We study over time the state of a machine obeying the following rules:
If the machine is working at the moment $n-1$, it has probability $\dfrac{1}{ 6}$ to be faulty at the moment $n$.
If the machine is faulty at the moment $n-1$, it has probability $\dfrac{2}{ 3}$ to be faulty at the moment $n$.
Denote $p_n$ the probability that the machine is working at the moment $n$.
Question: Determine a relation between $p_n$ an $p_{n-1}$ for all $n\in \mathbb N^*$.
My try:
Let $W_n$ the event "the machine is working on the moment $n$".
Let $F_n$ the event "the machine is faulty on the moment $n$".
Then the two systems $\Omega_n=\{W_n,F_n\}$ and $\Omega_{n-1}=\{W_{n-1},F_{n-1}\}$ are two complete systems of events and then we have by the formula of total probability:
$$p(F_n)=p(F_n|W_{n-1})p(W_{n-1})+p(F_n|F_{n-1})p(F_{n-1})=\dfrac{1}{6}W_{n-1}+\dfrac{2}{3}F_{n-1}$$ Now since $p(F_n)=1-p(W_n)=1-p_n$ and $F_{n-1}=1-W_{n-1}$ then we get $$p_n=\dfrac{1}{2}p_{n-1}+\dfrac{1}{3}$$
Is my try correct? Thank your for your help!!

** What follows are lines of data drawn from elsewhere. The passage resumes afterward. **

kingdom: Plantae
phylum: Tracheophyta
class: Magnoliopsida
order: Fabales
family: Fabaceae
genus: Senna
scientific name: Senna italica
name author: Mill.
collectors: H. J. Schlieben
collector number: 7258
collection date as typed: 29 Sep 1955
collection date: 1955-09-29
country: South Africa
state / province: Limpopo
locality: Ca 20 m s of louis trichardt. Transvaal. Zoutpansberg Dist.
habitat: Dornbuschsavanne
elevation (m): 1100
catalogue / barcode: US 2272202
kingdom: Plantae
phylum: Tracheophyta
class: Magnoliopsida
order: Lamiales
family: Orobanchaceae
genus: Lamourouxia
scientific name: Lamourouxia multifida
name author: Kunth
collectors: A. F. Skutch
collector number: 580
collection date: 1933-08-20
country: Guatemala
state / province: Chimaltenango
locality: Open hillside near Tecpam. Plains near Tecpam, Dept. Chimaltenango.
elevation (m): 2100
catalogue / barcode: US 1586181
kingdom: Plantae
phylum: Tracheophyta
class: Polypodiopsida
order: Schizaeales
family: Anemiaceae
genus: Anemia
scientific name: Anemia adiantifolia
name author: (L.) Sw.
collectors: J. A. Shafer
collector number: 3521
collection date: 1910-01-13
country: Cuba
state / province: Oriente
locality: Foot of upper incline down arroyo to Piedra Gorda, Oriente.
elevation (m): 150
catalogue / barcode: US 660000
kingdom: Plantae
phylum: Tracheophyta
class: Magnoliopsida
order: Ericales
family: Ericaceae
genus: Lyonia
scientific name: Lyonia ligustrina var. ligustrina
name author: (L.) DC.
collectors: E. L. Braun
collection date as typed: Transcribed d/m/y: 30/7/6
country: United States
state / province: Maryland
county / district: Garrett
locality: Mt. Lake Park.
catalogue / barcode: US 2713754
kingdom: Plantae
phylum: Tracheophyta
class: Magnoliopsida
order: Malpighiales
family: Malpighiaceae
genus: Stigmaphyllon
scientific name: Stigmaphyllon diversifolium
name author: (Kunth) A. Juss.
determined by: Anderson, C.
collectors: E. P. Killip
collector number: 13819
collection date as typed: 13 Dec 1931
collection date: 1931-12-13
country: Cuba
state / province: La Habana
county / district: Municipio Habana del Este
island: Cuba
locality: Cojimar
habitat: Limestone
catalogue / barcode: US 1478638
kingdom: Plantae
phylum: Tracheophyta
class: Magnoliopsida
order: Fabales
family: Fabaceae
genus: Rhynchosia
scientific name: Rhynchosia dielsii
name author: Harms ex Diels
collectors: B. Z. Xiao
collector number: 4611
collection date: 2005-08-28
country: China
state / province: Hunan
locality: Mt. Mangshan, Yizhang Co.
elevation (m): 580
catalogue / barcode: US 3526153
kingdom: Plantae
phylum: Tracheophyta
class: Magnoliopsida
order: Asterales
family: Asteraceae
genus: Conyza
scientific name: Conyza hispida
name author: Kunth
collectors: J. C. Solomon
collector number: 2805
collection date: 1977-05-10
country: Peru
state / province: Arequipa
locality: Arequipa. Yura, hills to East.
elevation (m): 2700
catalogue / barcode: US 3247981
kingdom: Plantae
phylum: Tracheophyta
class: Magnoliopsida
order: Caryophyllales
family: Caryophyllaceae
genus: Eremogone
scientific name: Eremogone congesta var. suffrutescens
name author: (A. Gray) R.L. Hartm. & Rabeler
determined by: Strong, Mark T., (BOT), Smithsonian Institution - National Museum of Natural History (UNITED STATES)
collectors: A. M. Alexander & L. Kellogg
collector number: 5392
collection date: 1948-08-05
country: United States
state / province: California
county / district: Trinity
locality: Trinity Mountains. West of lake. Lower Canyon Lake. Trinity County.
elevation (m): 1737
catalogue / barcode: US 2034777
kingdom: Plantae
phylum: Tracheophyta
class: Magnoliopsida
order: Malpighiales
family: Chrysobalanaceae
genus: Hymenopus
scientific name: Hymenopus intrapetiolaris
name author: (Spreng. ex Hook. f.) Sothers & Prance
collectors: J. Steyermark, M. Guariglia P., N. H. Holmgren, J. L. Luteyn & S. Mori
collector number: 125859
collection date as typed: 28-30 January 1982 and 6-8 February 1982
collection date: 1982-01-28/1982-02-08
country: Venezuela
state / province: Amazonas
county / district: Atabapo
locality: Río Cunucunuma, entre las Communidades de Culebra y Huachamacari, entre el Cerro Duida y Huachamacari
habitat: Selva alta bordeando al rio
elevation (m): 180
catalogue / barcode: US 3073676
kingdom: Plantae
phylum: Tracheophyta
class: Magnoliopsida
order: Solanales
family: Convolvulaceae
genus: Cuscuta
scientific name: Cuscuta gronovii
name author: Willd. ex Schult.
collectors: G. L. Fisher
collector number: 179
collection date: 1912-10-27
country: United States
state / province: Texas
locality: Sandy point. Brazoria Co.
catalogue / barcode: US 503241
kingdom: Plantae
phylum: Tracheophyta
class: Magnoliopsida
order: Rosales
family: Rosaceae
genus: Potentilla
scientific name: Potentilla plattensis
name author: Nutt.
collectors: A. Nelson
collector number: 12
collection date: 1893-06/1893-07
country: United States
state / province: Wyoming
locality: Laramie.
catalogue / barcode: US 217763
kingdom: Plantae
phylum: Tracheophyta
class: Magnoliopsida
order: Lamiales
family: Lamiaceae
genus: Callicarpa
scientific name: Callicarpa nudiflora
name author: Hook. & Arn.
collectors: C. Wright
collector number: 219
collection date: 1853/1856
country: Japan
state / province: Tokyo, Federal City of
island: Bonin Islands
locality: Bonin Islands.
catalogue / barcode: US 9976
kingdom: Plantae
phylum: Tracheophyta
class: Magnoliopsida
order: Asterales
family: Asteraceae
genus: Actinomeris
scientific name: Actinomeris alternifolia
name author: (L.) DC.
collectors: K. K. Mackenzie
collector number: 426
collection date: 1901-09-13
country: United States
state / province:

We will use fewer symbols, and duplicate your result, which is correct. The machine can be working at time $n$ in two disjoint ways: (i) It was working at time $n-1$, and is still working or (ii) It was not working at time $n-1$, but has been fixed.
The probability of (i) is $(p_{n-1})(5/6)$.
The probability of (ii) is $(1-p_{n-1})(1/3)$.